On peut se demander si, pour les élus, les citoyens de leur ville ne sont pas essentiellement des empêcheurs de danser en rond quand on lit l’article d’Isabelle Porter paru dans Le Devoir du 26 septembre, intitulé « Le pouvoir citoyen mis entre parenthèse ».

Il est relaté dans cet article que les membres du groupe de travail chargé de proposer une politique de consultation publique visant, en quelque sorte, à « pallier » au retrait du droit au référendum, ont rejeté toutes les propositions donnant un rapport de force aux citoyens, dont le rejet du pouvoir d’initiative des citoyens permettant de forcer la ville à tenir une consultation indépendante pour un projet majeur. Les membres de ce groupe éprouvent également de la difficulté à s’entendre sur les objets devant obligatoirement soumis à une consultation publique. Il n’y a pas non plus d’entente sur un mécanisme permettant aux citoyens d’intervenir quand une ville ne respecte pas sa propre consultation publique.

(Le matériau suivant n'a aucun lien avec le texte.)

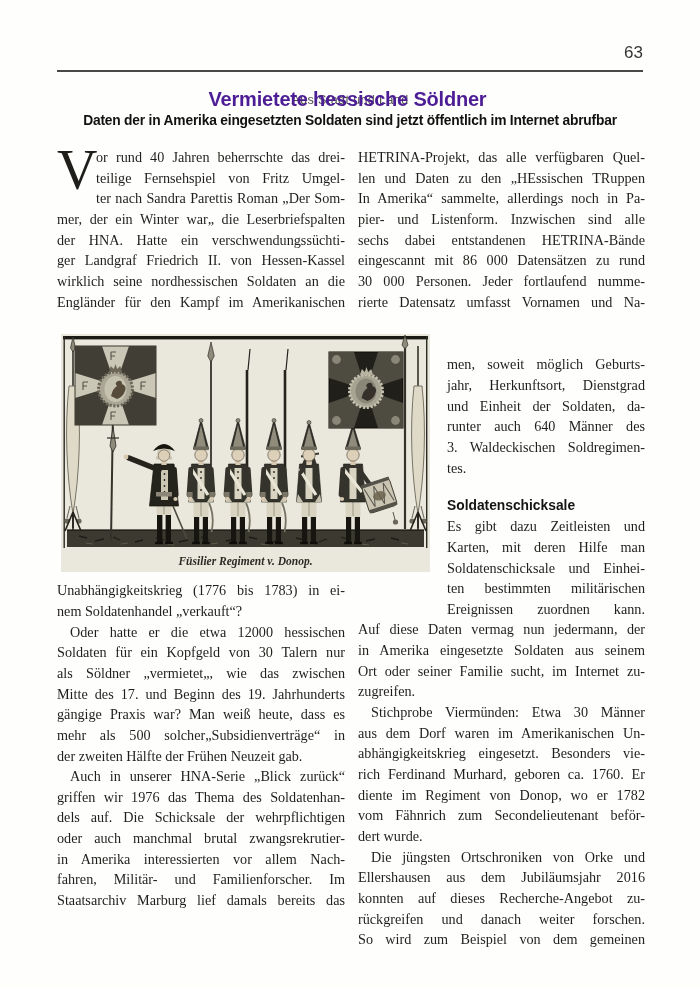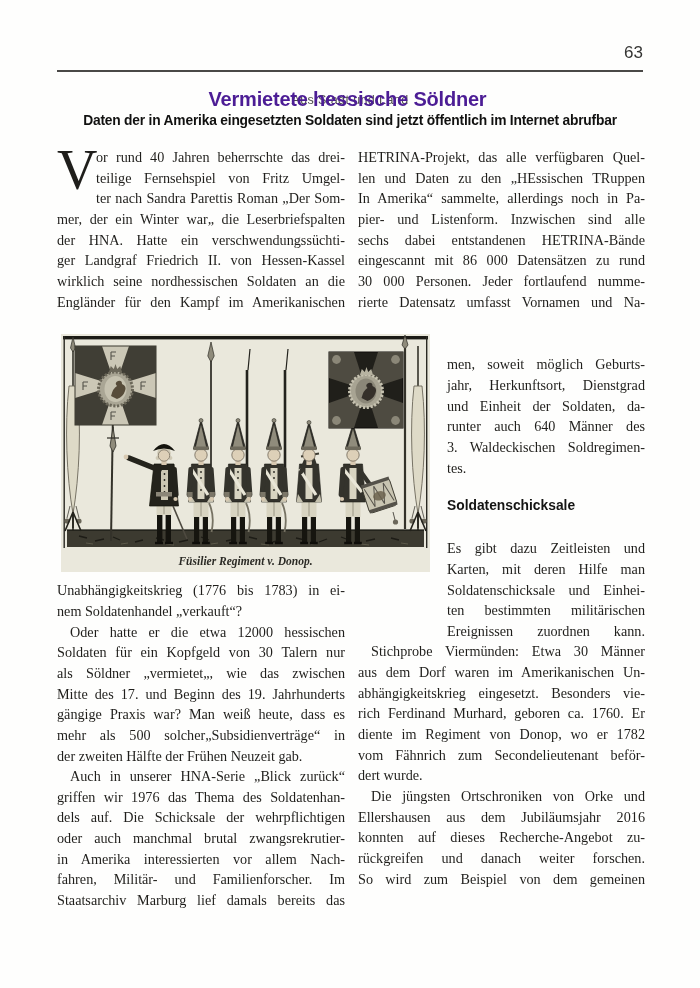--- a/index.html
+++ b/index.html
@@ -31,7 +31,7 @@
   .figure-space{height:268px;}
   .subhead{margin:18px 0 0 89px;height:20px;
            font:700 13.8px/20px "Liberation Sans",sans-serif;color:#141413;}
-  .after-subhead{margin-top:22px;}
+  .after-subhead{margin-top:0;}
 
   .dropcap{float:left;height:41px;width:33px;overflow:visible;
            font:400 56px/44px "Liberation Serif",serif;color:#1f1e1b;margin:1px 6px 0 0;}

Que comprendre de cela si non que pour les élus municipaux, les citoyens ne représentent pas une partie valable dans le développement de leur ville? J’ajouterais même que pour ces élus, le mandat électoral donné une fois aux quatre ans paraît représenter la place faite aux citoyens pour s’exprimer.

La mairesse de Châteauguay, Nathalie Simon, reconnaît qu’il va falloir trouver un mécanisme, mais aussi que les villes ne peuvent le faire seules, elles sont juges et parties.

Pourquoi les citoyens ne seraient-ils pas associés plus étroitement tant à l’élaboration de cette fameuse politique de consultation publique que ça ne l’a été jusqu’à maintenant? Cette politique aurait alors davantage de recevoir une certaine acceptabilité sociale? Mais est-ce que ça préoccupe vraiment les élus municipaux qui n’ont pas hésité, dans ce rapport déposé en juillet, à s’opposer à toutes les propositions donnant un contre-pouvoir aux citoyens alors même que la période électorale était à proximité?

Pour moi, je déduis de cet article que dans le monde municipal, le système démocratique dans lequel nous sommes supposés vivre est essentiellement formel, par un vote aux quatre ans. J’avoue ma très grande déception. Un vote n’égale pas pour moi, un chèque en blanc, surtout quand on sait à quel rythme les choses évoluent dans notre monde de plus en plus complexe.